=== GIVEN DATA ===

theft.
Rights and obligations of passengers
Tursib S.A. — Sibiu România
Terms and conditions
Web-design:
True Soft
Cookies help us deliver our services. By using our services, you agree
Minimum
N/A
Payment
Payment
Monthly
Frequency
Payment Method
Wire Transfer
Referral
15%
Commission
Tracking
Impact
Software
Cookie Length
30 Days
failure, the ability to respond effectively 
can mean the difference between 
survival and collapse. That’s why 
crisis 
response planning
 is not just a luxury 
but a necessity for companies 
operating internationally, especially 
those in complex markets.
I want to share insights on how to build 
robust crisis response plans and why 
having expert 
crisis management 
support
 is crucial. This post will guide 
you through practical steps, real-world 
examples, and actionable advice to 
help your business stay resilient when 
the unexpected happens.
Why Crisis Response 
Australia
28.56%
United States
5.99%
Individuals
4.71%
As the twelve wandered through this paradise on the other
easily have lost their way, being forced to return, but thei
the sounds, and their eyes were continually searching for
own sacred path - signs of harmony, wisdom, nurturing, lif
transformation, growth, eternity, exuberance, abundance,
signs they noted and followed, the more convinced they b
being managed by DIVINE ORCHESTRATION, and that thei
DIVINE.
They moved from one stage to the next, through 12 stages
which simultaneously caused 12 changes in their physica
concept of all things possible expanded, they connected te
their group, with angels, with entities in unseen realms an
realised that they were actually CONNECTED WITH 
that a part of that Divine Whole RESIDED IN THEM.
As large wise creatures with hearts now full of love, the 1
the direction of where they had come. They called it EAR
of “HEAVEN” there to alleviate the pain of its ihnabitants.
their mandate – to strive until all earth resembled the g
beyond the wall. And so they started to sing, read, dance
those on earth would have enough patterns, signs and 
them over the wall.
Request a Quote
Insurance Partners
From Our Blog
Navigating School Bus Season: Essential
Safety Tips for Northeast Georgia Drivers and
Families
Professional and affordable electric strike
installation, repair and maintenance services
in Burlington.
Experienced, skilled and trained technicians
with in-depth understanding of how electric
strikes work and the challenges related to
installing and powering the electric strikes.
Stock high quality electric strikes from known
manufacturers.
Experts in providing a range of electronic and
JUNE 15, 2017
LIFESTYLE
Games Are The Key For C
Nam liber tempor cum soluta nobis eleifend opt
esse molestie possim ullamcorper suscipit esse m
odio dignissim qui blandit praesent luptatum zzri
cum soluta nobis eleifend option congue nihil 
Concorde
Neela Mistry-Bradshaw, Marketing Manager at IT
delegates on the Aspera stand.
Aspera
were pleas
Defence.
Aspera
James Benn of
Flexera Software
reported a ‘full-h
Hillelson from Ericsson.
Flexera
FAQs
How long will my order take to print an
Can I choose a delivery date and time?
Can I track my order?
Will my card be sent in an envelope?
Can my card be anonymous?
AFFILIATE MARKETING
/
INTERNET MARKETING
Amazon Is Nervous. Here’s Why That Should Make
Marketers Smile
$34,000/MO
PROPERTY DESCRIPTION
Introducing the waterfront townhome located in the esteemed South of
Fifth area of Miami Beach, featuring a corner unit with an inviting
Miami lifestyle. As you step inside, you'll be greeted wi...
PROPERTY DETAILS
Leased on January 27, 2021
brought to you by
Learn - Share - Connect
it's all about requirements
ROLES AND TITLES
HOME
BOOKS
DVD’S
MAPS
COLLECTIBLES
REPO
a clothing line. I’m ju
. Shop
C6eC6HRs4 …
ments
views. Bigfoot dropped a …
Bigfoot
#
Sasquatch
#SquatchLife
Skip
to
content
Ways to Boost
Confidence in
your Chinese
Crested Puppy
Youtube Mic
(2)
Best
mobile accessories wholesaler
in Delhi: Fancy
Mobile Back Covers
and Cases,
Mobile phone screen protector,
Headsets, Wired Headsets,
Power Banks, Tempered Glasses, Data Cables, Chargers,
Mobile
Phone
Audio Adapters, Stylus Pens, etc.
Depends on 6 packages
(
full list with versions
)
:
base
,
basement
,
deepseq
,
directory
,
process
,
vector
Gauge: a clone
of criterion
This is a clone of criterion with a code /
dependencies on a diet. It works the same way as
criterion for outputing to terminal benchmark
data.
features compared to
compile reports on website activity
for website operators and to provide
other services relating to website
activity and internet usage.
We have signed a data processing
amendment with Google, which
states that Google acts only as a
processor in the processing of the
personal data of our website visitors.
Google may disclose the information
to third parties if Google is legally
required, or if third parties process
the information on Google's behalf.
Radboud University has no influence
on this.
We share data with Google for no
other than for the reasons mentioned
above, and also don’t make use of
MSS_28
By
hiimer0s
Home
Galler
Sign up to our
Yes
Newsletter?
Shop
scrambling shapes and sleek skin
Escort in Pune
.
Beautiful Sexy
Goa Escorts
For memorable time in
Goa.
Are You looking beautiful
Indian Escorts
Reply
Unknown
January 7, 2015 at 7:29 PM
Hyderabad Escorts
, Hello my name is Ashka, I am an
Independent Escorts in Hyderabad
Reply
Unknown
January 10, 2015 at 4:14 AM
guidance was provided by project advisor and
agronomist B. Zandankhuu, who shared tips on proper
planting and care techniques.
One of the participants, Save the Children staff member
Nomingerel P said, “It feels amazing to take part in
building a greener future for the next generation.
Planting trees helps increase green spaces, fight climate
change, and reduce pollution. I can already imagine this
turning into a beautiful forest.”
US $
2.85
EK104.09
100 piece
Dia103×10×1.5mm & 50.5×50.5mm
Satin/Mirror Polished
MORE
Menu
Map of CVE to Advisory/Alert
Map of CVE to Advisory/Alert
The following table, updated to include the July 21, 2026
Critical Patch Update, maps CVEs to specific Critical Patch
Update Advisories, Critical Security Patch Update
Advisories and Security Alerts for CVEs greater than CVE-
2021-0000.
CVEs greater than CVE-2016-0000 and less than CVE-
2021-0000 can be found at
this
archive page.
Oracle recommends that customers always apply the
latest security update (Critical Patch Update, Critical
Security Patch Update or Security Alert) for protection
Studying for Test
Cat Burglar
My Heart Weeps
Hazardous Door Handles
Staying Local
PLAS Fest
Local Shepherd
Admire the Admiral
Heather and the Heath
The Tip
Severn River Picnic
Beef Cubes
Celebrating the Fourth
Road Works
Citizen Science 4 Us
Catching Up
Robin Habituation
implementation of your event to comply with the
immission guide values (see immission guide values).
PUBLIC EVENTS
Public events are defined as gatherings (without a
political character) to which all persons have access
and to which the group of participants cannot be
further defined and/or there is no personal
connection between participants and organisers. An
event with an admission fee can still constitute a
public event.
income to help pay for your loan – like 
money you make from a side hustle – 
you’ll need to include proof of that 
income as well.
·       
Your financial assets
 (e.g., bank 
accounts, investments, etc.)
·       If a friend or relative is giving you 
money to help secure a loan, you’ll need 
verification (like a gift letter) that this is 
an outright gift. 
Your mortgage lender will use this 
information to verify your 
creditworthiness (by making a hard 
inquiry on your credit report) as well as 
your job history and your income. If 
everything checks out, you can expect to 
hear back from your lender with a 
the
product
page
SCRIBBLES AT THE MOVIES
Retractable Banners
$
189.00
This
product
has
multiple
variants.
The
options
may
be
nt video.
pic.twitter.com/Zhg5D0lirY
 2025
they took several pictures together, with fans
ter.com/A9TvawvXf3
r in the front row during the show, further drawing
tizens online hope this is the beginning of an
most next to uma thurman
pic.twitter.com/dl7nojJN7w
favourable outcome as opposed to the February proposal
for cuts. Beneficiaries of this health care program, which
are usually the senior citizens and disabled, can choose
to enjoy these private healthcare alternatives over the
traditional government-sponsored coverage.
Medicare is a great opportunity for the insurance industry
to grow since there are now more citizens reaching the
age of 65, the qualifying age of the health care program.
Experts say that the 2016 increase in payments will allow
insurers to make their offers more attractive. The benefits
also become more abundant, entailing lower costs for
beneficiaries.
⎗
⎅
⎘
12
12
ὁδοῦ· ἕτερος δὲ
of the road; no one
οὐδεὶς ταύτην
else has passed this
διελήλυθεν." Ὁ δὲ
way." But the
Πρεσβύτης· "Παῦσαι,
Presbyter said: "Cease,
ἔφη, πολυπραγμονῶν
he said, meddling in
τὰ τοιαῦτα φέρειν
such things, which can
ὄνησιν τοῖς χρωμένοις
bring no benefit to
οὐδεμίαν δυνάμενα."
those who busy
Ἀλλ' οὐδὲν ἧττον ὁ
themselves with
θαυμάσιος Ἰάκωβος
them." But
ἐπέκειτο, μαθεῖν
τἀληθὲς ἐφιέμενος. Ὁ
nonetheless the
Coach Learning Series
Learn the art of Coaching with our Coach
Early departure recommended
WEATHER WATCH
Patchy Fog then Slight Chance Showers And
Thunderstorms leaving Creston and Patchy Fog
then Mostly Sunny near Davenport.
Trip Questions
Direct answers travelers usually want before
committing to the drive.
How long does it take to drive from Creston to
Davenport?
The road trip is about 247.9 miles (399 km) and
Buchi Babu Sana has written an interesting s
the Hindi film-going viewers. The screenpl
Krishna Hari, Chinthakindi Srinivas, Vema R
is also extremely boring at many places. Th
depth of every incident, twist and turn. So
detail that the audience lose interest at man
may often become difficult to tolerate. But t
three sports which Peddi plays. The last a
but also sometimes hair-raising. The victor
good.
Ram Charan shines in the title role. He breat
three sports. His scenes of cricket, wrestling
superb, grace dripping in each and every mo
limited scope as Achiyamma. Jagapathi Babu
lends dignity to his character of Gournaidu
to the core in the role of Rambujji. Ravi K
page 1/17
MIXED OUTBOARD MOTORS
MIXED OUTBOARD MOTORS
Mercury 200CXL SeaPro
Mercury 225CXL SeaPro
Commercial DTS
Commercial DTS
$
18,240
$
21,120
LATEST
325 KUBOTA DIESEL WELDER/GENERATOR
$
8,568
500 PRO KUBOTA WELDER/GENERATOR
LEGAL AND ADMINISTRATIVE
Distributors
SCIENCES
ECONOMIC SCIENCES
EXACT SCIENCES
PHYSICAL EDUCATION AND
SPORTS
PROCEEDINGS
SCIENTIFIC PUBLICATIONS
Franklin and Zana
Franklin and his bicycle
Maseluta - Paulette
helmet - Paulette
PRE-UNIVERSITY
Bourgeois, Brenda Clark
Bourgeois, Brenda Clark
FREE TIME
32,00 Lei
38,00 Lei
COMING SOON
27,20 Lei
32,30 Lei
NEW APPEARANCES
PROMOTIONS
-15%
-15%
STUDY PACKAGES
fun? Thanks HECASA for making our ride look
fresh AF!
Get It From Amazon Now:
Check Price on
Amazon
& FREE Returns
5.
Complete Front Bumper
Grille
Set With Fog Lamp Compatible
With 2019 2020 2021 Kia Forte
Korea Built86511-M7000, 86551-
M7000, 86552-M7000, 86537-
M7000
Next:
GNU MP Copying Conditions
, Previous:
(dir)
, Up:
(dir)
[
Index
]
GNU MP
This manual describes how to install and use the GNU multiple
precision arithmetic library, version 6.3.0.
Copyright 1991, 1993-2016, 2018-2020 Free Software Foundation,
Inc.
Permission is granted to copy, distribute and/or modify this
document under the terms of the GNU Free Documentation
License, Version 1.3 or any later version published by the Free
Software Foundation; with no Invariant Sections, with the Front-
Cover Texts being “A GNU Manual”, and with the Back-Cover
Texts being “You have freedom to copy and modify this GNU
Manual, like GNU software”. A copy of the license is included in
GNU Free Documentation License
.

===

**WORK INSTRUCTIONS:**
Collect every line of the material that contains the string "card", counting a line only when the letters match in case.

**YOUR RESPONSE:**
Will my card be sent in an envelope?
Can my card be anonymous?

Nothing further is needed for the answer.